Lambert, Eric (1909-1996), was an Irish historian and former MI-6 intelligence officer who wrote the monumental
Voluntarios Británicos e Irlandeses en la Gesta Bolivariana, a major contribution to the little-known history of British and Irish soldiers in the Wars of Independence of Venezuela, Colombia, Ecuador and Peru.
Born in Dublin, Lambert went to India in 1929, where he worked as a police officer and a colonial administrator until the end of the Raj in 1947. During the Second World War, he remained a civilian but contributed to the war effort against the Japanese in Burma (Myanmar), receiving the temporary Chinese rank of General and the honorary British rank of Major. Upon his return to Europe, Lambert joined MI-6 (or SIS, the British Secret Intelligence Service) for which he undertook several intelligence-gathering missions around the world, including assignments in Latin America and Afghanistan
in the 1960s.
In 1962, during a visit to an army base in Ibagué (Colombia), Lambert came across a portrait of Colonel James Rooke, which occupied the place of honour in the officers’ mess. Lambert’s hosts belonged to the Infantry Battalion “Jaime Rooke”, a unit named after a hero of Colombian independence who had died of his wounds at the battle of Pantano de Vargas in 1819. Rooke had been the commander of the “British Legion” of Bolivar’s army and his name is still remembered in Colombia’s history books. The Colombian officers were surprised to learn that Lambert had never heard of Rooke and asked him to research his background. Lambert undertook research at the National Library of Ireland and later published an article on Rooke in a Bogotá newspaper. The Colonel was in fact British in the nineteenth-century sense of the word: he had been born in Dublin of an English father and an Irish mother.
After retiring from MI-6 (or, officially, from the British Foreign Office), Lambert dedicated himself to researching the history of the many British and Irish volunteers who had fought for Bolívar during the Wars of Independence. As well as the three volumes of his monumental Voluntarios, he published Carabobo 1821 (a compilation of accounts in English about that battle) and a series of articles in the Irish Sword. He also contributed to other publications such as the Southern Chronicle and became a leading member of the Military History Society of Ireland.

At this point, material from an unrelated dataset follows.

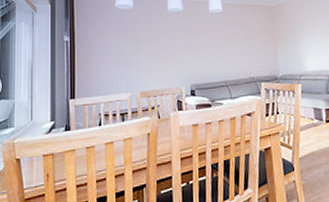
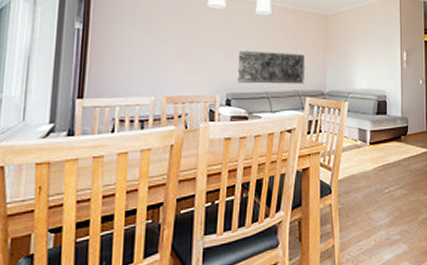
relief panel: none [197,43,259,76] -> present [237,49,306,84]

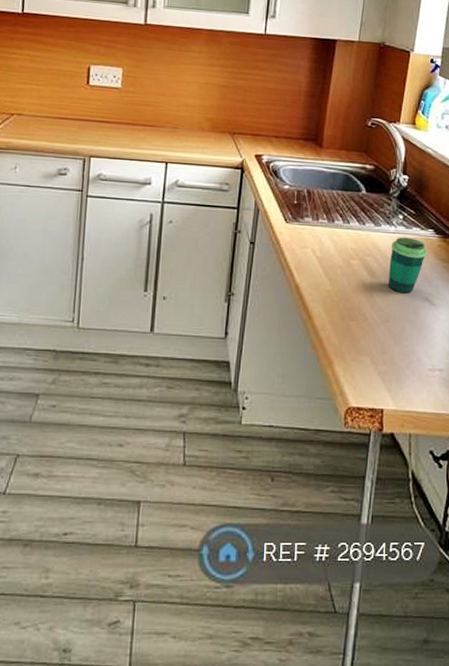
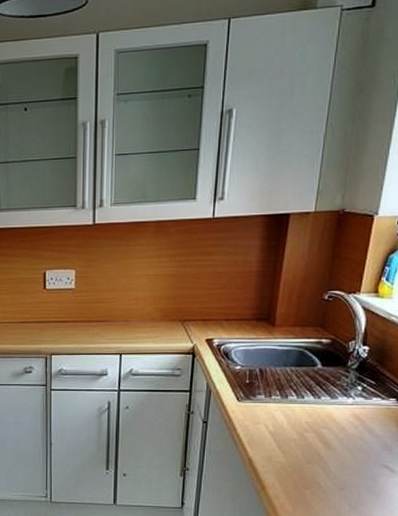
cup: present [388,237,427,294] -> none [344,408,388,462]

Unfortunately, Lambert’s Voluntarios was never made available commercially. Only a small number of copies (300-400) were ever printed, and they were distributed to a limited number of libraries mainly in Latin America and Britain and Ireland. The English draft was never published and the work is available only in Spanish.
The book was printed in Caracas (Volume 1 in 1981 and Volumes 2 and 3 in 1993), and led to Lambert being awarded the Order of the Liberator by the Venezuelan government. Publication was delayed partly because some South American historians believed that Lambert was saying that the British and the Irish had liberated their continent from Spanish dominion. Lambert never claimed such a thing, but showed that the foreign volunteers had made an important contribution!
Eric Lambert died on 20 November 1996. In his obituary, John de Courcy Ireland called Lambert’s
Voluntarios a model of deep and exacting scholarship. Lambert had no academic training as a historian but his police/intelligence-gathering background made him uniquely qualified for the investigative work required in historical research. He worked from
primary sources, purposely ignoring the books of his predecessors in the field: Alfred Hasbrook (whom he considered inaccurate) and Luis Cuervo Marques (of whom he probably had never heard).
I relied upon Lambert’s books and articles for my own work on the subject but was unable to meet him before he passed away. I was honoured, however, to have met his niece, Laragh Neelin, and the author of the foreword
to his book, General Héctor Bencomo of the Venezuelan army. My conversations with them, as well as Neelin’s article in the Irish Sword, are the sources of this biography.
- Neelin, Laragh. “Remembering Eric Lambert” in the Irish Sword, 105 (Dublin: Military History Society of Ireland, 2009).
- Lambert, Eric. Voluntarios Británicos e Irlandeses en la Gesta Bolivariana (Caracas: Ministerio de Defensa, 1981 and 1993). 3 vols.